O acompanhamento isolado do índice em um único momento pontual, no entanto, oferece uma leitura incompleta da situação financeira real da empresa. Valdoir Slapak explana que a trajetória do indicador ao longo do tempo costuma ser tão relevante quanto seu valor absoluto em um determinado momento específico: uma empresa com alavancagem de duas vezes o EBITDA, mas em trajetória de alta consistente ao longo dos últimos trimestres, pode representar risco maior do que uma empresa com alavancagem de três vezes, mas em trajetória estável ou declinante.
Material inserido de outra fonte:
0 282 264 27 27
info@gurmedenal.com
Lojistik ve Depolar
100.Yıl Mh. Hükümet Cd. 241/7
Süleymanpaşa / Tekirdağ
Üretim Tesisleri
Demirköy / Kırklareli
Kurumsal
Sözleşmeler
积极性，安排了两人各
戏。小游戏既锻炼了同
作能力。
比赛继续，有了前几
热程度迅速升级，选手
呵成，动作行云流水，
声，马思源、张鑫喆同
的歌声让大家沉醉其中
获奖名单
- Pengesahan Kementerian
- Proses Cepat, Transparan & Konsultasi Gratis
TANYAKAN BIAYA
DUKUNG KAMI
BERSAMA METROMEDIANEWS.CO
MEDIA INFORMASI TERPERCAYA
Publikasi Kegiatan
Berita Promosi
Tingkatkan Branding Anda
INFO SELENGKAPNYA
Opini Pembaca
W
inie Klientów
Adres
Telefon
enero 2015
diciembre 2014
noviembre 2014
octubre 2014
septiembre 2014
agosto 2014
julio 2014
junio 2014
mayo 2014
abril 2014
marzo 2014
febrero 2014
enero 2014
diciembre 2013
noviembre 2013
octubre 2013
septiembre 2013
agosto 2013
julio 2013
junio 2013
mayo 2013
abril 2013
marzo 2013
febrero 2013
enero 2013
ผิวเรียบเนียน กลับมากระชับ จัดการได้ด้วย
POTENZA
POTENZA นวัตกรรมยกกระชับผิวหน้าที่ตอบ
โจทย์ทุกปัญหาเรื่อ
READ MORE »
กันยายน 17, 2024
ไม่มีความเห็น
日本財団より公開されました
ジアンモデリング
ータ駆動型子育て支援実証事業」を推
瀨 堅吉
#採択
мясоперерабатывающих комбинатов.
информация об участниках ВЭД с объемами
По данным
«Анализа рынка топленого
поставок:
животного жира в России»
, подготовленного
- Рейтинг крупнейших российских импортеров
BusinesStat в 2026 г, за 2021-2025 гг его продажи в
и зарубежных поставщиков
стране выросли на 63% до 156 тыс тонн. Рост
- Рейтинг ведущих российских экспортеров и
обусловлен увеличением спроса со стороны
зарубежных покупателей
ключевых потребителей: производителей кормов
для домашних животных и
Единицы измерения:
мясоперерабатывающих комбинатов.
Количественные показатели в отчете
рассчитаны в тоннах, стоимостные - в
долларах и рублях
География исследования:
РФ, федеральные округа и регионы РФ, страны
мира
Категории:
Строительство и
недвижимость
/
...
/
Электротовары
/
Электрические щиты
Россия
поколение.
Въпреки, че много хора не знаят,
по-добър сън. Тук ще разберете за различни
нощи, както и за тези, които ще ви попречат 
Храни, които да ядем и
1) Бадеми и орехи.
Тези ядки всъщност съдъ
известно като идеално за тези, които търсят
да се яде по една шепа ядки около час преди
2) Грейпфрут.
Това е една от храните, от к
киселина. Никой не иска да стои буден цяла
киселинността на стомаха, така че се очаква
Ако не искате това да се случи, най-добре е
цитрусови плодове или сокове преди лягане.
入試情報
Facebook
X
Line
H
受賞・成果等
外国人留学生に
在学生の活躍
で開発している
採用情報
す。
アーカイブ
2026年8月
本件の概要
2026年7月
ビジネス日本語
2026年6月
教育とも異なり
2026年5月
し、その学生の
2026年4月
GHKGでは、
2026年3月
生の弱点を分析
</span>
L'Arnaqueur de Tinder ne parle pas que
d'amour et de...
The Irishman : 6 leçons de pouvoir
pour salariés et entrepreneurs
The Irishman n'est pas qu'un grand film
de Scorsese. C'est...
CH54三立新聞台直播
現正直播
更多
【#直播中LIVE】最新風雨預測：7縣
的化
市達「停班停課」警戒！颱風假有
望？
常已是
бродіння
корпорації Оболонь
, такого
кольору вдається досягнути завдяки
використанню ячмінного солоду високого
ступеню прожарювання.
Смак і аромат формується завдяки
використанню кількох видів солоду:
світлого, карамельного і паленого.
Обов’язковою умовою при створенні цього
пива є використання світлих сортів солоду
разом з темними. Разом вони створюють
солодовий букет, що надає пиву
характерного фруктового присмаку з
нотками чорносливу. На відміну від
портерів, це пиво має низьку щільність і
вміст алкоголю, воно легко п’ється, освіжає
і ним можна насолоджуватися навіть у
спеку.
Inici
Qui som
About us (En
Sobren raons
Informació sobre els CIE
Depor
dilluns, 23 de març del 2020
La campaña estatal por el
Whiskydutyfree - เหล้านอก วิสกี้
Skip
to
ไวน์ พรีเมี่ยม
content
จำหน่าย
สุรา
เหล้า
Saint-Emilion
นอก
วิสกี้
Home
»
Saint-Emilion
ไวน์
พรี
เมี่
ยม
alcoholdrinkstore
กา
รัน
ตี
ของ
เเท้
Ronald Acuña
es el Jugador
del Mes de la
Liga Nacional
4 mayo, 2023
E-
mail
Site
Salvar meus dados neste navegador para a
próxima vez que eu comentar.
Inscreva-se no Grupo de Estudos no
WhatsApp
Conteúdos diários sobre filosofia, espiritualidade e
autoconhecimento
O que compõe o risco além do número?

A composição da dívida também influencia significativamente o risco real associado a determinado nível de alavancagem. Dívidas concentradas no curto prazo, mesmo em valor absoluto menor, tendem a gerar pressão financeira mais imediata do que dívidas de longo prazo bem estruturadas, já que exigem renegociação ou pagamento em intervalos de tempo mais curtos, período no qual condições de mercado desfavoráveis podem dificultar significativamente esse processo de refinanciamento. Empresas com dívida majoritariamente indexada a taxas flutuantes de juros enfrentam ainda uma camada adicional de risco, já que aumentos inesperados na taxa básica de juros podem elevar substancialmente o custo do serviço da dívida sem qualquer mudança correspondente no volume principal originalmente contratado junto às instituições financeiras.

Empresas que monitoram seu índice de alavancagem com regularidade e o comparam sistematicamente a covenants financeiros previamente estabelecidos junto a credores conseguem antecipar potenciais violações contratuais antes que elas efetivamente ocorram, evitando situações de default técnico que, mesmo quando resolvidas rapidamente, costumam gerar custos reputacionais e financeiros significativos junto ao mercado de crédito.

Manter o índice de alavancagem dentro de parâmetros considerados saudáveis para o setor de atuação não deve ser tratado como objetivo isolado, mas como reflexo de uma gestão financeira equilibrada, capaz de conciliar crescimento, geração de caixa e nível de endividamento de forma sustentável ao longo de diferentes ciclos econômicos e conjunturas de mercado. Conforme resume Valdoir Slapak, empresas que ignoram essa métrica até que ela se torne crítica tendem a enfrentar processos de reestruturação muito mais custosos do que aqueles que teriam sido necessários caso o indicador fosse monitorado com a devida antecedência.